THE SEVENTH-LARGEST country in Europe, Poland is located in the middle of the North European Plain that extends from the Netherlands to the Ural Mountains of Russia. Although its topography is broken by some terrain variations, especially in the south, most of Poland lacks significant changes of elevation. The combination of geographic location and topography has strongly influenced Polish society and the country's relations with surrounding nations.

In the years following World War II, Poland, like other East European countries, underwent a rapid, planned transition from a predominantly agrarian to a predominantly industrial society. When the country came under communist control in 1945, Polish society also was subjected to a set of rigid ideological tenets. Communist dogma failed to change the intellectual or spiritual outlook of most Poles, however, because traditional institutions such as the Roman Catholic Church and the family remained strong support structures for alternative viewpoints. On the other hand, the institutions created by the communist regimes fundamentally influenced the day-to-day functions of Polish society. This influence was especially pervasive in areas such as health and education, where state programs made services accessible to more of the population, albeit in a homogenized and regimented form.

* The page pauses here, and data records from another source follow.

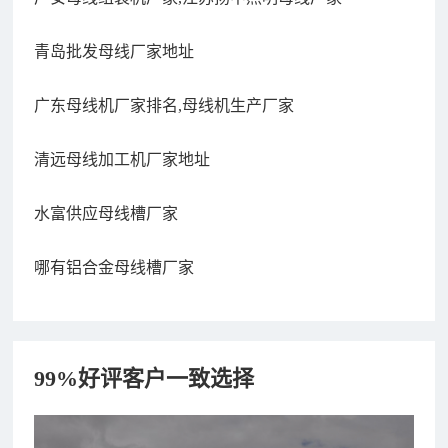
青岛批发母线厂家地址
广东母线机厂家排名,母线机生产厂家
清远母线加工机厂家地址
水富供应母线槽厂家
哪有铝合金母线槽厂家
99%好评客户一致选择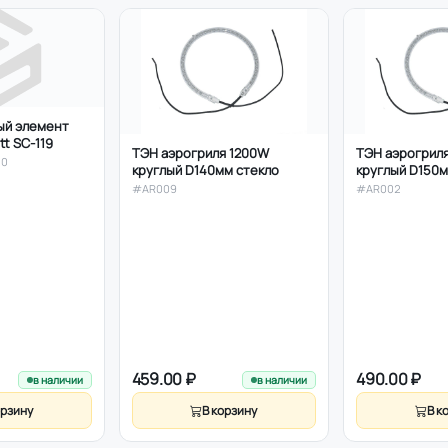
ый элемент
tt SC-119
ТЭН аэрогриля 1200W
ТЭН аэрогрил
30
круглый D140мм стекло
круглый D150м
#AR009
#AR002
459.00 ₽
490.00 ₽
в наличии
в наличии
орзину
В корзину
В к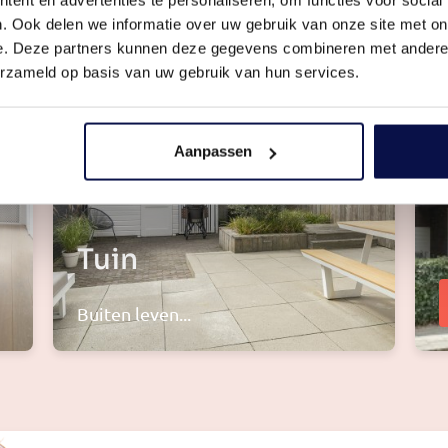
. Ook delen we informatie over uw gebruik van onze site met on
e. Deze partners kunnen deze gegevens combineren met andere i
erzameld op basis van uw gebruik van hun services.
Aanpassen
Tuin
Buiten leven...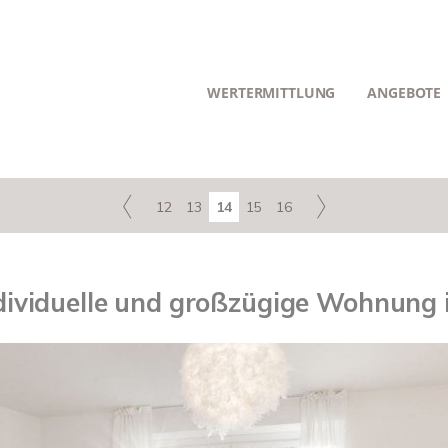
WERTERMITTLUNG
ANGEBOTE
12
13
14
15
16
ndividuelle und großzügige Wohnung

Among the permanent results of communist ideology was the disappearance of the landed aristocracy, which had played an especially large role in governance and in preserving Polish culture and national consciousness, especially during the more than 100 years when Poland was partitioned. The disruption of traditional social hierarchies and barriers also brought substantially more upward mobility as the urban population came into direct contact with the peasants. Within a decade of the communist takeover, however, the initial benefits of this social engineering had faded, and in 1956 the first of several waves of unrest swept the country. Subsequent social and economic stagnation mobilized intellectuals and workers to stage increasingly widespread and effective protests. These protests eventually overthrew communism and ended its suppression of social diversity. Nevertheless, the forty-four-year postwar communist period left permanent marks on the Polish way of life even after the state control structures crumbled in 1989.

World War II resulted in a marked homogenization of the Polish population, which previously had been ethnically and religiously rather diverse. Massive relocations of ethnic populations resulting from boundary changes and the destruction of most of Poland's Jewish population in the Holocaust meant that a country previously two-thirds ethnically Polish and spiritually Roman Catholic entered the postwar era with a population over 90 percent Catholic and over 98 percent ethnically Polish.

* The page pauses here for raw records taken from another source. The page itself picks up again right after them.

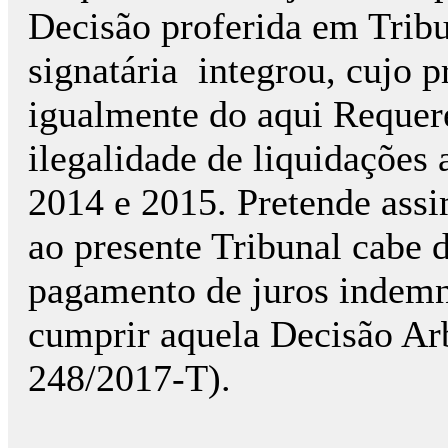
Decisão proferida em Tribu
signatária integrou, cujo p
igualmente do aqui Requere
ilegalidade de liquidações 
2014 e 2015. Pretende assi
ao presente Tribunal cabe 
pagamento de juros indemn
cumprir aquela Decisão Arb
248/2017-T).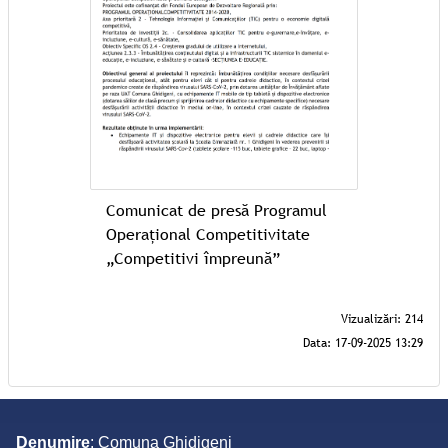
Comunicat de presă Programul
Operațional Competitivitate
„Competitivi împreună”
Denumire
: Comuna Ghidigeni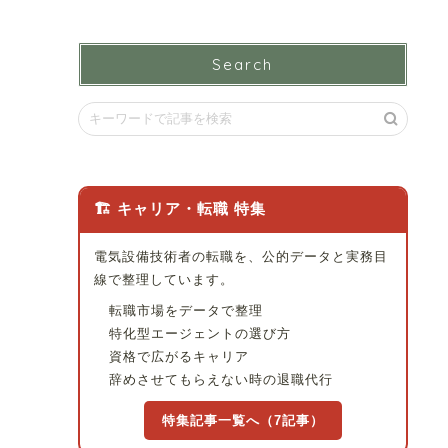
Search
🏗 キャリア・転職 特集
電気設備技術者の転職を、公的データと実務目
線で整理しています。
転職市場をデータで整理
特化型エージェントの選び方
資格で広がるキャリア
辞めさせてもらえない時の退職代行
特集記事一覧へ（7記事）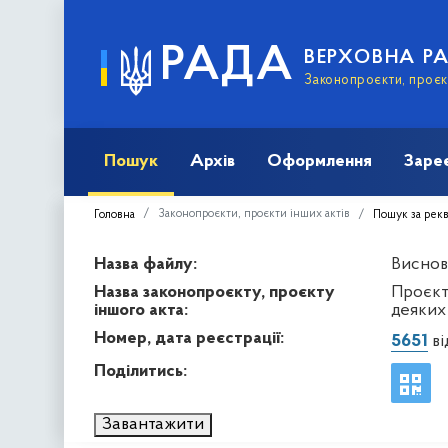
РАДА
ВЕРХОВНА Р
Законопроєкти, проєкт
Пошук
Архів
Оформлення
Заре
Законопроєкти, проєкти інших актів
Головна
Пошук за рек
Назва файлу:
Виснов
Назва законопроєкту, проєкту
Проєкт 
іншого акта:
деяких 
Номер, дата реєстрації:
5651
ві
Поділитись:
Завантажити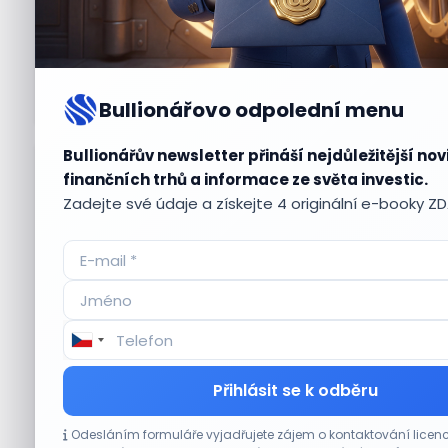
Bullionářovo odpolední menu
Bullionářův newsletter přináší nejdůležitější nov
Aktuální
příležitosti
finančních trhů a informace ze světa investic.
Zadejte své údaje a získejte 4 originální e-booky Z
CO HÝBE TRHEM
Přihlásit se k odběru
Tesla míří na obrovský trh samořiditelných
Odesláním formuláře vyjadřujete zájem o kontaktování lic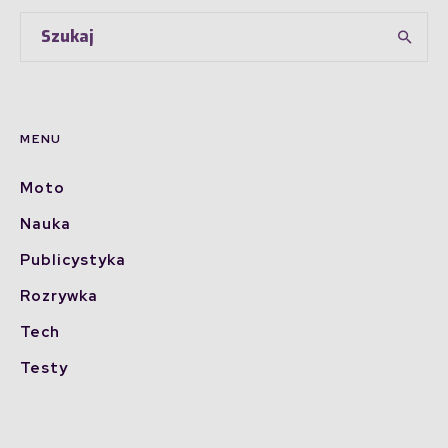
MENU
Moto
Nauka
Publicystyka
Rozrywka
Tech
Testy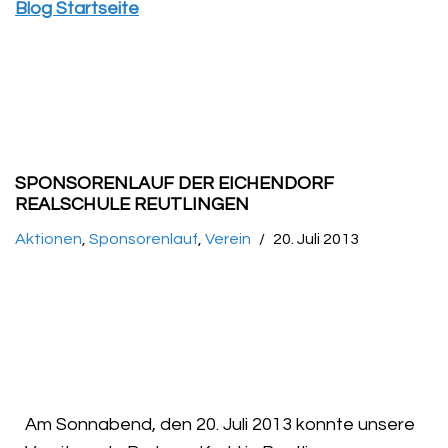
Blog Startseite
SPONSORENLAUF DER EICHENDORF
REALSCHULE REUTLINGEN
Aktionen
,
Sponsorenlauf
,
Verein
20. Juli 2013
Am Sonnabend, den 20. Juli 2013 konnte unsere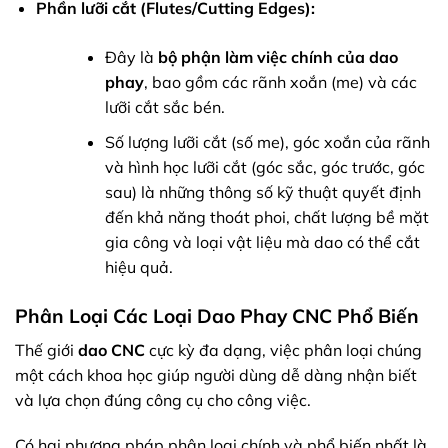
Phần lưỡi cắt (Flutes/Cutting Edges):
Đây là
bộ phận làm việc chính của dao
phay
, bao gồm các rãnh xoắn (me) và các
lưỡi cắt sắc bén.
Số lượng lưỡi cắt (số me), góc xoắn của rãnh
và hình học lưỡi cắt (góc sắc, góc trước, góc
sau) là những thông số kỹ thuật quyết định
đến khả năng thoát phoi, chất lượng bề mặt
gia công và loại vật liệu mà dao có thể cắt
hiệu quả.
Phân Loại Các Loại Dao Phay CNC Phổ Biến
Thế giới
dao CNC
cực kỳ đa dạng, việc phân loại chúng
một cách khoa học giúp người dùng dễ dàng nhận biết
và lựa chọn đúng công cụ cho công việc.
Có hai phương pháp phân loại chính và phổ biến nhất là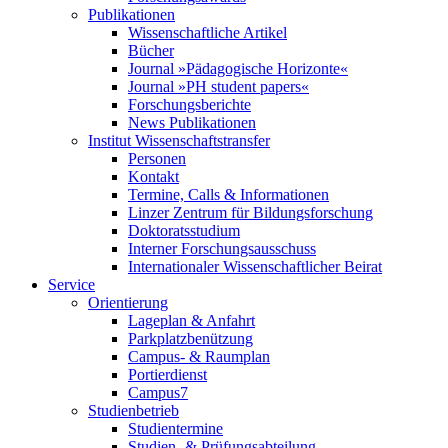
Publikationen
Wissenschaftliche Artikel
Bücher
Journal »Pädagogische Horizonte«
Journal »PH student papers«
Forschungsberichte
News Publikationen
Institut Wissenschaftstransfer
Personen
Kontakt
Termine, Calls & Informationen
Linzer Zentrum für Bildungsforschung
Doktoratsstudium
Interner Forschungsausschuss
Internationaler Wissenschaftlicher Beirat
Service
Orientierung
Lageplan & Anfahrt
Parkplatzbenützung
Campus- & Raumplan
Portierdienst
Campus7
Studienbetrieb
Studientermine
Studien- & Prüfungsabteilung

Demographically, Poland in 1992 was a young country, more than 64 percent of whose population was under forty years of age. The country also had one of Europe's highest birth rates. By 1980 nearly half of employed Poles belonged to a socioeconomic group different from that of their parents, showing the mobility of the younger generations across traditional class lines. By 1980 less than one-quarter of working Poles remained in agriculture, and about two-thirds were either manual or white-collar workers in urban areas. About one-third of the postwar intelligentsia came from worker families, while about one-quarter came from peasant families. These numbers represented a drastic change from the predominance of the aristocracy in the intelligentsia before World War II.

Both by cultural tradition and by recent social policy, Poles were relatively well educated. The 1990 literacy rate was 98 percent. At that time, more than 17 percent of Poles had postsecondary education, and 4 percent had achieved advanced college degrees.

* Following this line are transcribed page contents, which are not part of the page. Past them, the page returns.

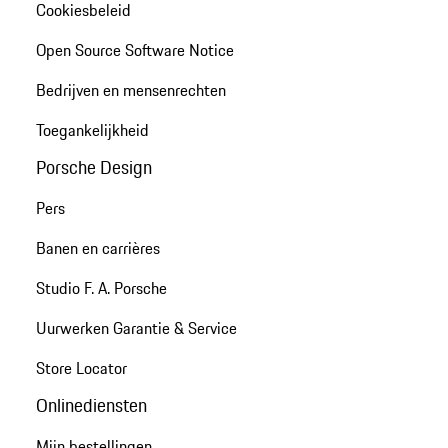
Cookiesbeleid
Open Source Software Notice
Bedrijven en mensenrechten
Toegankelijkheid
Porsche Design
Pers
Banen en carrières
Studio F. A. Porsche
Uurwerken Garantie & Service
Store Locator
Onlinediensten
Mijn bestellingen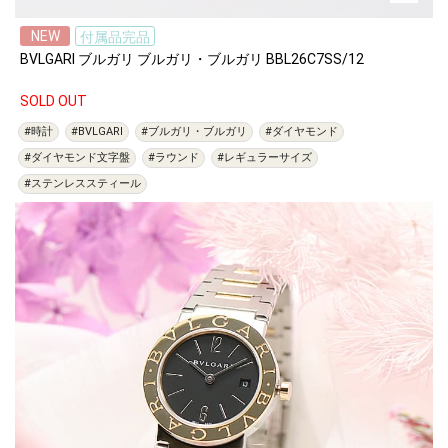
NEW
付属品完品
BVLGARI ブルガリ ブルガリ・ブルガリ BBL26C7SS/12
SOLD OUT
#時計
#BVLGARI
#ブルガリ・ブルガリ
#ダイヤモンド
#ダイヤモンド文字盤
#ラウンド
#レギュラーサイズ
#ステンレススティール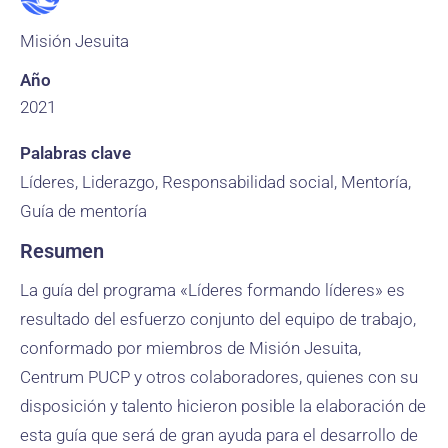
Misión Jesuita
Año
2021
Palabras clave
Líderes, Liderazgo, Responsabilidad social, Mentoría,
Guía de mentoría
Resumen
La guía del programa «Líderes formando líderes» es
resultado del esfuerzo conjunto del equipo de trabajo,
conformado por miembros de Misión Jesuita,
Centrum PUCP y otros colaboradores, quienes con su
disposición y talento hicieron posible la elaboración de
esta guía que será de gran ayuda para el desarrollo de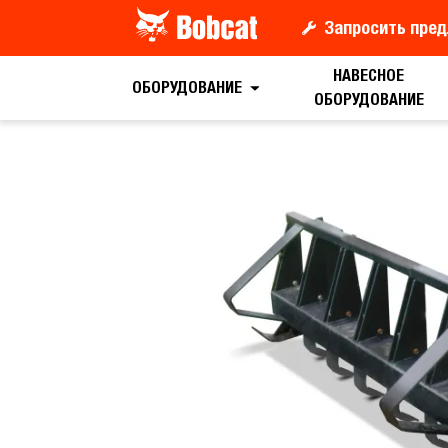
Запросить пред
НАВЕСНОЕ
Запрос цены
ОБОРУДОВАНИЕ
ОБОРУДОВАНИЕ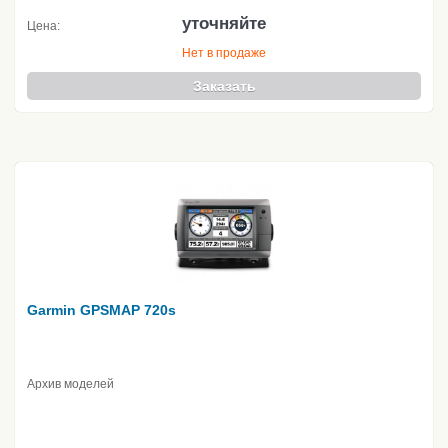
уточняйте
Цена:
Нет в продаже
Заказать
Garmin GPSMAP 720s
Архив моделей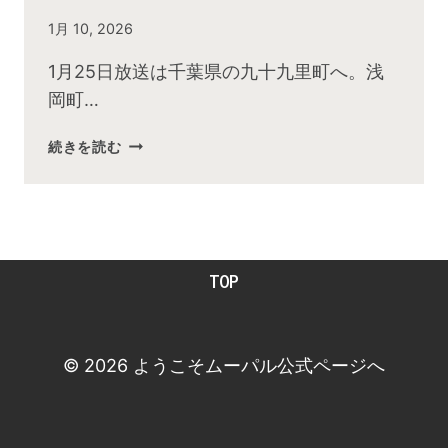
By
1月 10, 2026
admin
1月25日放送は千葉県の九十九里町へ。浅
岡町…
続きを読む
2026
年
1
月
お
TOP
昼
の
快
傑
© 2026 ようこそムーパル公式ページへ
TV
放
送
後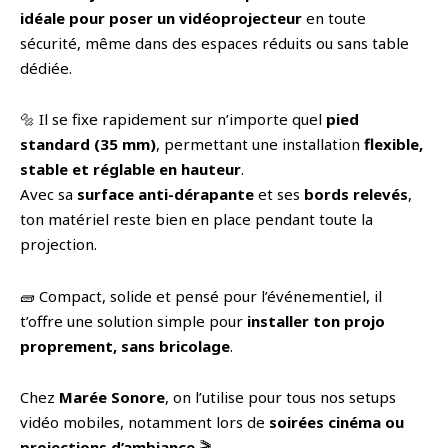
idéale pour poser un vidéoprojecteur
en toute
sécurité, même dans des espaces réduits ou sans table
dédiée.
🔩 Il se fixe rapidement sur n’importe quel
pied
standard (35 mm)
, permettant une installation
flexible,
stable et réglable en hauteur
.
Avec sa
surface anti-dérapante
et ses
bords relevés
,
ton matériel reste bien en place pendant toute la
projection.
🧱 Compact, solide et pensé pour l’événementiel, il
t’offre une solution simple pour
installer ton projo
proprement, sans bricolage
.
Chez
Marée Sonore
, on l’utilise pour tous nos setups
vidéo mobiles, notamment lors de
soirées cinéma ou
projections d’ambiance
🎬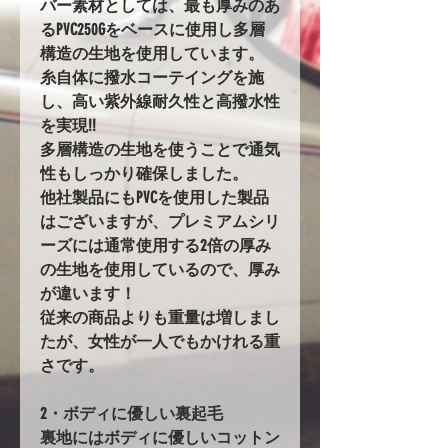
バー素材としては、最も厚みのあ
るPVC250Gをベースに使用し多層
構造の生地を使用しています。
糸自体に撥水コーテイングを施
し、高い紫外線耐久性と高撥水性
を実現!!
多層構造の生地を使うことで通気
性もしっかり確保しました。
他社製品にもPVCを使用した製品
はございますが、プレミアムシリ
ーズには通常使用する2倍の厚み
の生地を使用しているので、厚み
が違います！
従来の商品よりも重量は増しまし
たが、女性が一人でもかけれる重
さです。
2・ボディに優しい裏起毛
裏地にはボディに優しいコットン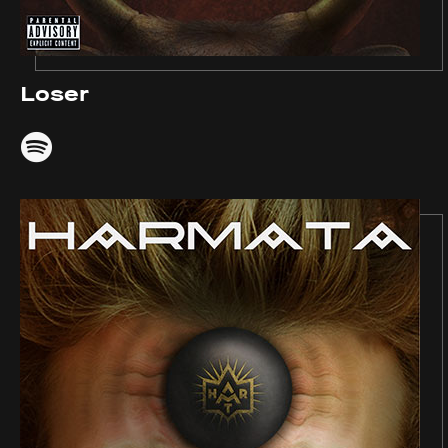
Loser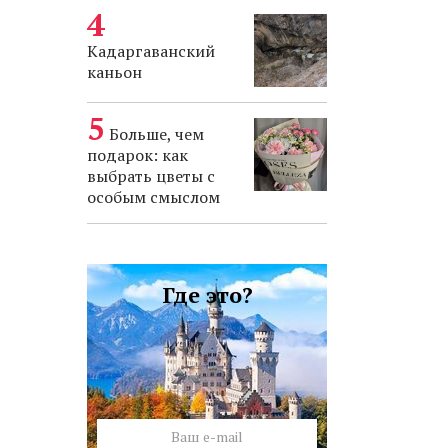
Кадаргаванский
каньон
Больше, чем
подарок: как
выбрать цветы с
особым смыслом
Где это?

The end of communist rule in 1989 presented new challenges to Polish society and to government policy makers. The concept of universal, state-guaranteed protection from unemployment, sickness, and poverty was challenged as Poland turned toward privatization and opened its economy to market forces. Although society had retained a healthy skepticism about the benefits of total socialization, postcommunist governments could not devise replacement social programs fast enough to avoid bitter social dissatisfaction when the security of the old system disappeared.